⟨

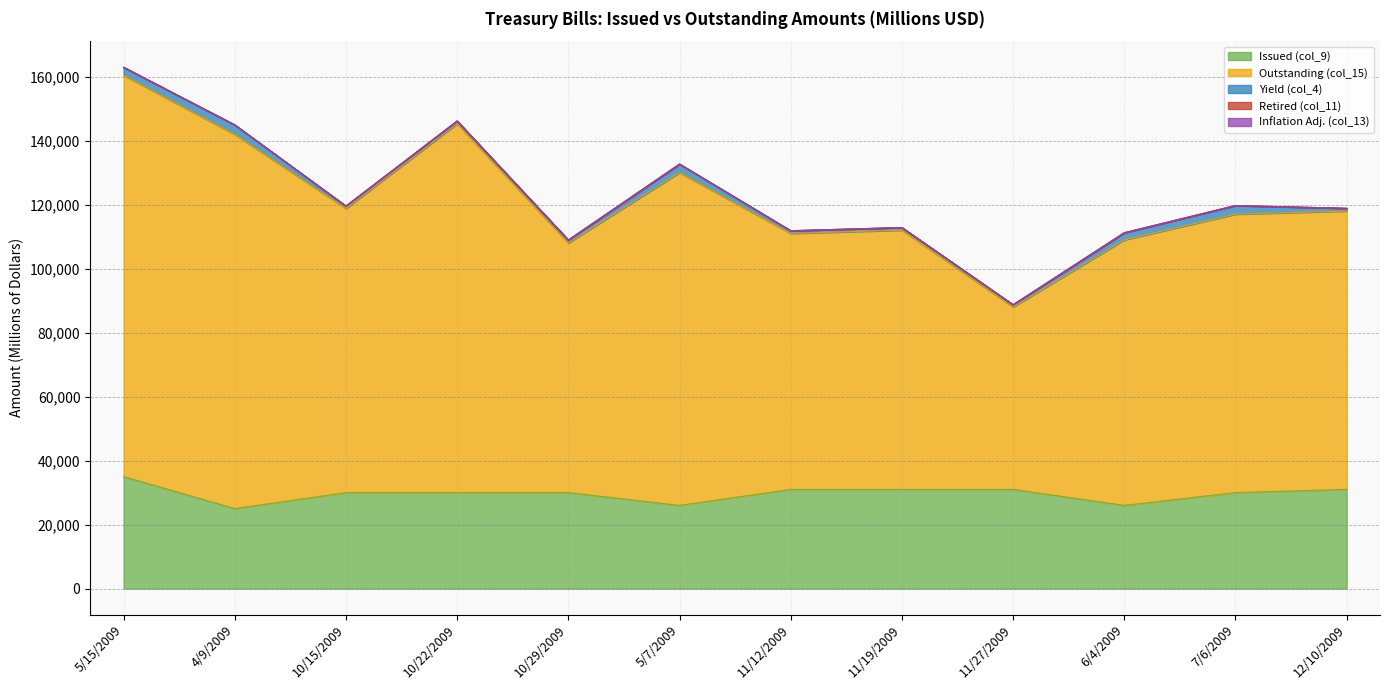

True or false: Inflation Adj. (col_13) and Retired (col_11) intersect in this chart.

False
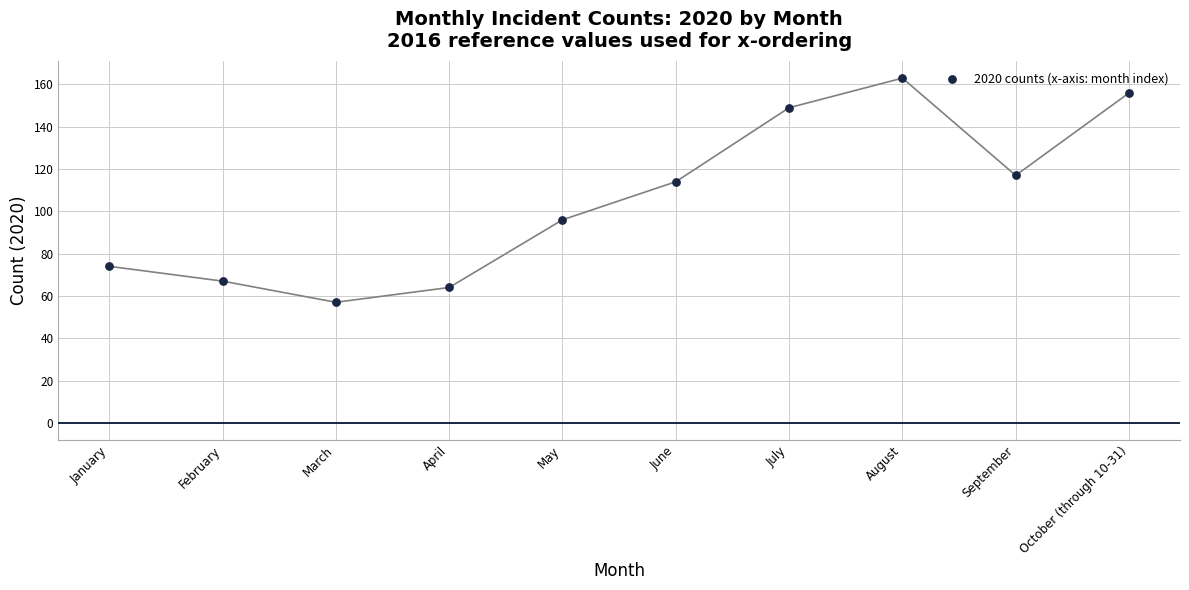

What Y value in the scatter plot is closest to 110?

114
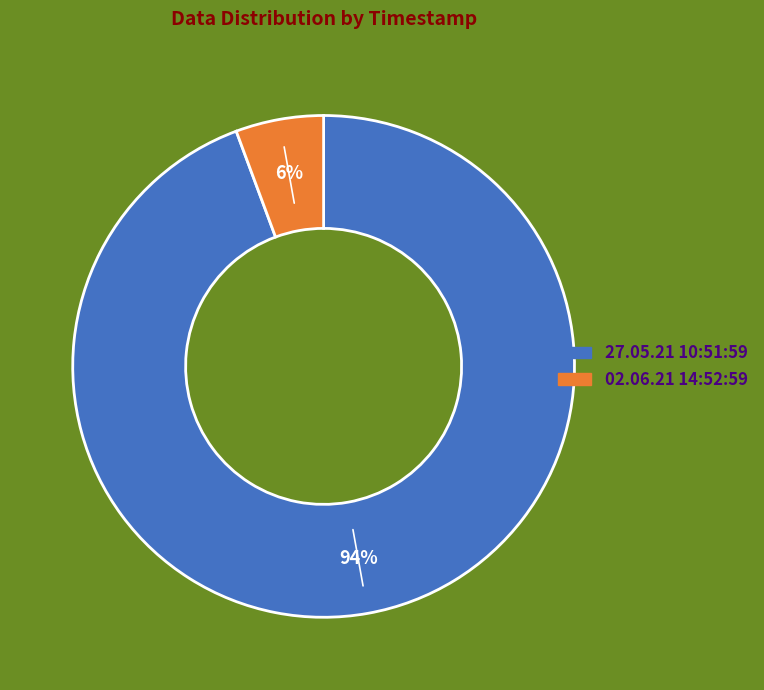

Is 02.06.21 14:52:59 the majority of the pie?

No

⟩

Give back every row above word for word, but leave the pictures out.

True or false: Inflation Adj. (col_13) and Retired (col_11) intersect in this chart.

False

What Y value in the scatter plot is closest to 110?

114

Is 02.06.21 14:52:59 the majority of the pie?

No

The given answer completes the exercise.